Zillow (also the owner of Trulia) is the largest residential real estate portal. In the past, information on listings was tightly controlled through local multiple listing services. This has all changed now that Zillow is the holder of information on the vast majority of property listings. This information gives it substantial leverage over the traditional brokerage model and the ability to generate leads for purchase and sale transactions that is unmatched by independent brokers.
Is Redfin the model?
Zillow’s largest competitor is Redfin. Redfin has learned to use all the data/information it generates on its website to promote a “discount brokerage model” that utilizes its own agents that are salary based to facilitate a transaction. This model has cut the average realtor commission from 5-6% to around 3.5%. These savings have been passed on to the seller of the property.
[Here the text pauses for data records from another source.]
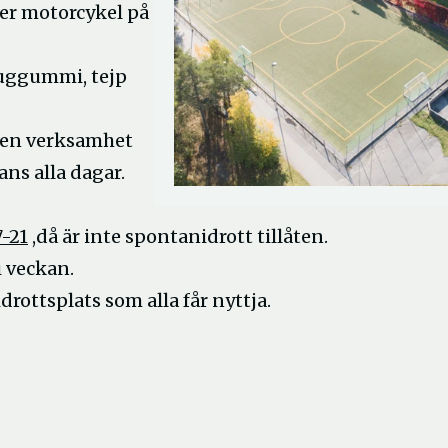
ller motorcykel på
 tuggummi, tejp
gen verksamhet
ans alla dagar.
7-21
,då är inte spontanidrott tillåten.
i veckan.
ottsplats som alla får nyttja.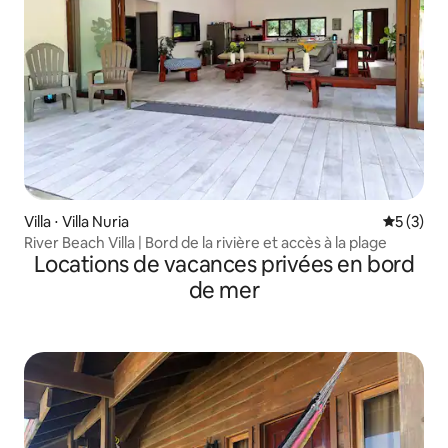
Villa ⋅ Villa Nuria
Évaluatio
5 (3)
River Beach Villa | Bord de la rivière et accès à la plage
Locations de vacances privées en bord
de mer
How Redfin makes money at this model is their agents close twice as many transactions as traditional realtors due to the lead generation. Its agents are not spending time marketing as the leads are flowing in through it online presence.
Along with offering a lower cost option for sellers, Redfin is also integrating vertically with a title company and mortgage product to continue to generate revenue from multiple streams off the same transaction. Redfin is positioning itself to control start to finish the real estate purchase and sale transaction.
Does Zillow sound like Redfin?
Zillow is watching the Redfin model and going to supercharge it. Zillow (and its subsidiary Trulia) are the most heavily visited websites controlling the top two spots (Inman) while Redfin doesn’t even land in the top ten. This allows Zillow to generate exponentially more leads. Furthermore, instant offers allow Zillow the ability to generate higher quality sales leads. This gives Zillow the largest advantage in the marketplace if it takes the full brokerage approach in the future. With so much money at stake, the question in my mind is when not if they will take this step. Zillow’s purchase of a mortgage lender offers some interesting clues as to the future!
Zillow purchases mortgage lender
Along with instant cash offers, Zillow is furthering their vertical integration with the acquisition of Mortgage Lenders of America. Zillow released the following press release:
Greg Schwartz, president of media and marketplaces at Zillow Group. “Now that we are buying and selling homes through Zillow Offers, we believe that having our own mortgage origination service as an option for consumers will allow us to streamline the process for people who buy a Zillow-owned home. (PR Newswire)
Why is Zillow buying a lender when they could use their “premier partners” that have existing operations? From the Zillow press release:
Over time, we expect the work we do in conjunction with this new line of business will help us expand our offerings to our partners – including real estate brokers with existing in-house mortgage operations and third-party lenders who co-market with Premier Agents.” (PR Newswire)
The press release makes no sense; they are purchasing a lender to compete with their existing lender partners, but somehow this is going to help “expand our offerings to our partners – including real estate brokers with existing in-house mortgage operations”. How is this possible? It is quite obvious they are buying a lender to further their revenue streams and eliminate other lenders/brokers. Zillow owns the data, so this is a logical step. Why would Zillow merely pass along leads as opposed to funding it themselves?
Zillow’s lender strategy foreshadows bigger changes
By buying a lender to compete with their existing lenders, Zillow is showing the future. The roadmap is further vertical integration to best use the data that they already have. This strategy will lead Zillow to a brokerage model in the future. This is exactly the strategy Amazon took when first starting. They allowed others to sell products and ultimately determined which products were the most profitable and started selling themselves. I recently bought a monitor off Amazon, this is a far cry from books! Zillow will do the same to the real estate industry and agents and lenders will be profoundly affected by this seismic shift. Is your business ready to compete with Zillow? How will you stay relevant in the new real estate paradigm?